**Work instructions:** Report how many lines in the records below contain the word "本欄位不收費". Nothing else belongs in the answer.

[Dataset entries]
============
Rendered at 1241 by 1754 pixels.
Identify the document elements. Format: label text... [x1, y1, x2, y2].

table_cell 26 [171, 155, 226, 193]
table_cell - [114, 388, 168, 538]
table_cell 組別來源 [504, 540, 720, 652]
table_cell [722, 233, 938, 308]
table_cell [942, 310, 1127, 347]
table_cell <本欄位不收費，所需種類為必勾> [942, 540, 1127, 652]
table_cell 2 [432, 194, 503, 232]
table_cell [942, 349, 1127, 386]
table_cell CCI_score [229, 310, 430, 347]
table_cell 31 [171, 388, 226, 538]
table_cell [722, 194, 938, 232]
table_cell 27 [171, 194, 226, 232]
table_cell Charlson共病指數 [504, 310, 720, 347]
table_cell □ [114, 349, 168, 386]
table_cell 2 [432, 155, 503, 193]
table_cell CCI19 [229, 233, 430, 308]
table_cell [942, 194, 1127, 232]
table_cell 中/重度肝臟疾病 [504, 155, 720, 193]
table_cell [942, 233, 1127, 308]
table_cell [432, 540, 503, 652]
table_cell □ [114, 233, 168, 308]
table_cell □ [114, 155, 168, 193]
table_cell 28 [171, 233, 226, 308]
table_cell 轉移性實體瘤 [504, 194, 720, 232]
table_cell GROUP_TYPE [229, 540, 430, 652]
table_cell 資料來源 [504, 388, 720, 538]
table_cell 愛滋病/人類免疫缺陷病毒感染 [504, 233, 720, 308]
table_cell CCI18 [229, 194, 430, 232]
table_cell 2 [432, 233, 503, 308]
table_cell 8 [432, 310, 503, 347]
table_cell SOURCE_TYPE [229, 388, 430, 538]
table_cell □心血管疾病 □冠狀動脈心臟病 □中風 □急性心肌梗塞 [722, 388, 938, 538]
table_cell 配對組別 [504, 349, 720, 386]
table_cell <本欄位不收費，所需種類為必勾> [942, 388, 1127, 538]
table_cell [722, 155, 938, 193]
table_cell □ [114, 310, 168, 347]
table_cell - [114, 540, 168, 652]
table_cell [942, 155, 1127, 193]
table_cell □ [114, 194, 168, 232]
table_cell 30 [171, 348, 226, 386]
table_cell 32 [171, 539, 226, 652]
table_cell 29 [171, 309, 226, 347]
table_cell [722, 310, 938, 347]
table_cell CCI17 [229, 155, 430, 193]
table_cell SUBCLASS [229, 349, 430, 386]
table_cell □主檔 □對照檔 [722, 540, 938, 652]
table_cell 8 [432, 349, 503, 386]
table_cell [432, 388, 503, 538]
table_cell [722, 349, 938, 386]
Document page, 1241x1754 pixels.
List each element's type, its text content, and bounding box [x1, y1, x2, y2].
============
**Result of this exercise:** 2